Labor Day Holiday
(Luke 1.1-19)
I grew up believing a form of the old adage - 'hard work creates good luck.' Actually, it was modified early on by observing that 'working smart is better than working hard.'
I had seen quite a variety of work ethics modeled by various extended-family members. Some worked very hard, with various results. Some worked very little, with various results. A few worked smart, with various results.
Since there didn't really seem to be any predictable percentage of favorability in the results for those who worked hard over those who worked smart...I became more inclined toward the 'working smart' proposition.
One thing was for certain in my family of origins - my mom and dad expected one to work to achieve whatever destiny one might expect to be out there!
How could it be, then, that someone would work to achieve one's destiny only to die trying. That can't be right, can it? Wouldn't God help the one who is 'helping' himself?
Yet I read of one who was destined - and dead in his early thirties...no, I'm not talking about Jesus. While it could be said of Jesus, it could also be said of so many people down through history.
Have you ever thought about this thing of being 'destined?' It's a subject with which philosophers and theologians have grappled for millennia.
The Bible says that John (the Baptist) was "to turn the hearts of the fathers to their children and the disobedient to the wisdom of the righteous--" An angel even appeared to John's father to tell him this, and yet it seems that John died without having done that. At least we don't have any record of that kind of response to his preaching.
Was John the Baptist a failure? Did he do something wrong? Did he make a wrong turn at some point and miss his destiny? Did he not work hard enough...or smart enough?
Have you accomplished much or any of the stuff that you thought you would do with your life? What are the odds that those feelings of destiny you once had will actually happen now?

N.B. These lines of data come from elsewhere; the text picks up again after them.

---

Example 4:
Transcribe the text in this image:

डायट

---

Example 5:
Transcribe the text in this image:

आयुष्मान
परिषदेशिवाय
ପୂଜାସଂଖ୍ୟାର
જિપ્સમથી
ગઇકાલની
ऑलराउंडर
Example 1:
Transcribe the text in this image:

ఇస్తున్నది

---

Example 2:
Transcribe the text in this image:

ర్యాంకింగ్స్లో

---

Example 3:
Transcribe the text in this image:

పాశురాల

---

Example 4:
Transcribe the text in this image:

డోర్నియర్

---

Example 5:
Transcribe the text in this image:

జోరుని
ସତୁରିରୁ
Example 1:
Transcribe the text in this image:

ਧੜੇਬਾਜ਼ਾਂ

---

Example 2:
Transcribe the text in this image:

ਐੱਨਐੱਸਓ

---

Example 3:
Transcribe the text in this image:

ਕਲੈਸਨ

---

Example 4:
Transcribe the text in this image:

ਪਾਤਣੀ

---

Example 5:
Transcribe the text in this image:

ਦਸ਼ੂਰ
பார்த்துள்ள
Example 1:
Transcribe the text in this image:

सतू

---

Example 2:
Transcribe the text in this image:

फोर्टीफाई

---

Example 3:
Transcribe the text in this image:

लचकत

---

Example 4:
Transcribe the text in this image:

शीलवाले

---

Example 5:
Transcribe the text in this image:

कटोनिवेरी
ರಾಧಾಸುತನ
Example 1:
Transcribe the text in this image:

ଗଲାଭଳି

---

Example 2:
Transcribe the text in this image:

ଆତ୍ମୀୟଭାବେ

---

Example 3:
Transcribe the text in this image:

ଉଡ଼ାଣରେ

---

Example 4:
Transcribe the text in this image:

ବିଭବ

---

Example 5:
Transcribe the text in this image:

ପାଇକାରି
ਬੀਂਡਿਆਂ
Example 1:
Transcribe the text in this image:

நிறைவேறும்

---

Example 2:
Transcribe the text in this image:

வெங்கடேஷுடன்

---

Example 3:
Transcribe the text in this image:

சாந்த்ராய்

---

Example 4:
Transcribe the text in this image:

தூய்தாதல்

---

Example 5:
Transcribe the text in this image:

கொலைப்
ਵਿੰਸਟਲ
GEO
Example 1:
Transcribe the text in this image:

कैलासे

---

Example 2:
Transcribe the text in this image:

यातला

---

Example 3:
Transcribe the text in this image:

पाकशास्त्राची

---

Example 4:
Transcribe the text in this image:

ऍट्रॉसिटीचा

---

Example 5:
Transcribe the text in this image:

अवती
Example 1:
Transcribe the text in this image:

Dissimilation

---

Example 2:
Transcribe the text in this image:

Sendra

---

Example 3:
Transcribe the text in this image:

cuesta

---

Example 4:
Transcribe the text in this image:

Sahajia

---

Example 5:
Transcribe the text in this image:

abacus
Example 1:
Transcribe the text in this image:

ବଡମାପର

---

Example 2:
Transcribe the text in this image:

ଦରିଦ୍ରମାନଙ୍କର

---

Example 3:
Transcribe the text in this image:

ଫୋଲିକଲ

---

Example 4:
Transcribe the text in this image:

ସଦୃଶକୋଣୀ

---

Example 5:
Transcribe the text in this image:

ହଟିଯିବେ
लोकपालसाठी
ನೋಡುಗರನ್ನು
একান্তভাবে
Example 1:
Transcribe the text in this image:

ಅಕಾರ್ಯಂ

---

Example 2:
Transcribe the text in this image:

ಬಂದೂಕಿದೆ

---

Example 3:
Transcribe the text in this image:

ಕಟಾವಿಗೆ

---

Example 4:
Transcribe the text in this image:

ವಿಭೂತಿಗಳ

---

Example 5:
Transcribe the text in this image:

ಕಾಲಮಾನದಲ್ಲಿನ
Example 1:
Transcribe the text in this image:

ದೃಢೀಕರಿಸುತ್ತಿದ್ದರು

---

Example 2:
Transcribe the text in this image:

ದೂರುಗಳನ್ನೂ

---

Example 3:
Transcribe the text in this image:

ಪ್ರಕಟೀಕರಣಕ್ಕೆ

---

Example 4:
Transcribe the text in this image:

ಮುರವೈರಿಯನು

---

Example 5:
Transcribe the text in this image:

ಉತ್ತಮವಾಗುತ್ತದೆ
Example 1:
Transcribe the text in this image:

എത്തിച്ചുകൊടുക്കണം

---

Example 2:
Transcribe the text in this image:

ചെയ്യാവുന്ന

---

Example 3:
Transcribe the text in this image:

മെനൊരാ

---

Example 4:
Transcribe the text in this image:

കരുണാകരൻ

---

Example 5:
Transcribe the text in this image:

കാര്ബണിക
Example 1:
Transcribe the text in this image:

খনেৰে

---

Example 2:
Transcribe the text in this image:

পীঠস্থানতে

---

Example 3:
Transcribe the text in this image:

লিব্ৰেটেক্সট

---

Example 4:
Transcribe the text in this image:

Wow, for most of us those are really, really depressing thoughts. I have enough feelings of inadequacy and failure without thinking that I've completely failed at my 'destiny.'
Maybe I have completely failed...that's one of the things that terrifies me about the 'judgment.'
Perhaps John, while in prison questioning whether Jesus was really the One sent from God, also questioned whether he had wasted his own life - whether he had somehow been sidetracked and missed the whole point of his life.
Maybe he thought along those lines...I wouldn't doubt it, it would be human. I've certainly had those thoughts and there wasn't any angel building high expectations by announcing my birth and destiny.
What I do know is that history has viewed John as the last of the Old Testament prophets and the greatest since Elijah. Perhaps unknown to John and to us there were fathers who became loving to their children and perhaps there were foolish folks who turned to those who were wise...perhaps, we don't know.
Perhaps there are those who will say wonderful things of you when you are gone - things that you had hoped for but believed fell far short of what could have/should have been.
Perhaps. But we can't get the opportunity to do it over, we only have now. Not to denigrate work, it definitely has its place, but there is something overarching all of this in the hands of Someone overseeing all of this - and it is His ultimate review that will determine whether or not we achieved this thing called Destiny.
Perhaps that is what Jesus was wrestling with in the garden when He prayed, "Never-the-less, not my will but Thine be done." In this veil of flesh it might be that none of us can even begin to understand our Destiny.